US Probes Allegations Russia Trying to ‘Disrupt’ Election

No Evidence, But Officials Continue to Hype 'Plot'

US intelligence officials are being quoted in the Washington Post today as confirming a major investigation ongoing “looking very closely at” allegations, which appear to primarily be driven by top Democratic Party officials, that Russia might be trying to “influence” the US election.

The allegations date back as far as the Democratic National Convention, during which party officials tried to change the focus on WikiLeaks releases of hacked emails by claiming the Russians did it as a plot to get Republican nominee Donald Trump elected.

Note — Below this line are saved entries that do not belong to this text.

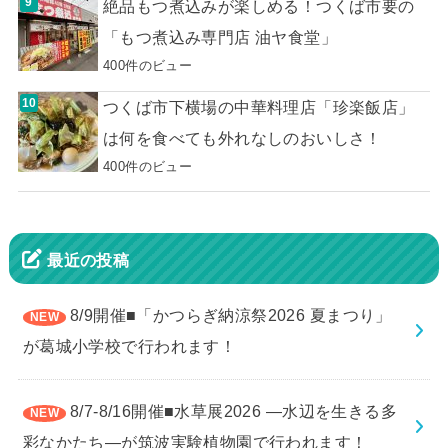
絶品もつ煮込みが楽しめる！つくば市要の
「もつ煮込み専門店 油ヤ食堂」
400件のビュー
つくば市下横場の中華料理店「珍楽飯店」
は何を食べても外れなしのおいしさ！
400件のビュー
最近の投稿
8/9開催■「かつらぎ納涼祭2026 夏まつり」
が葛城小学校で行われます！
8/7-8/16開催■水草展2026 ―水辺を生きる多
彩なかたち―が筑波実験植物園で行われます！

This talking point has since been at the fore in the campaign ever since, and Senate Minority Leader Harry Reid (D – NV) asking the FBI for a formal investigation, claiming that there is “extensive” evidence of a Russian plot to falsify election results.

Interestingly, while officials confirmed that Director of National Intelligence James Clapper is now heading such an investigation, they also conceded that the evidence really isn’t there, saying that they not only lack “definitive proof” of any Russian tampering, but lack evidence of any Russian intent to even attempt to do so.

The comments from the officials center primarily on sheer supposition, that if Russia wanted to intervene in the vote, and if they actually attempted to do so, it might not so much be to change the results as to raise doubts about the vote’s credibility in general.

Congressional officials, and their aides, keep talking about this plot as though it’s an actual thing, forming an echo chamber in which they can claim “everyone knows” the plot is real, because they keep telling one another that.

Ironically, this is going to end up meaning that doubts will be raised about the vote,  because of the “Russian plot,” even if the plot itself doesn’t actually exist, and if nothing was ever attempted. It also likely means the probe outcome will be less a matter of evidence, but much like the probe itself more a question of political expediency.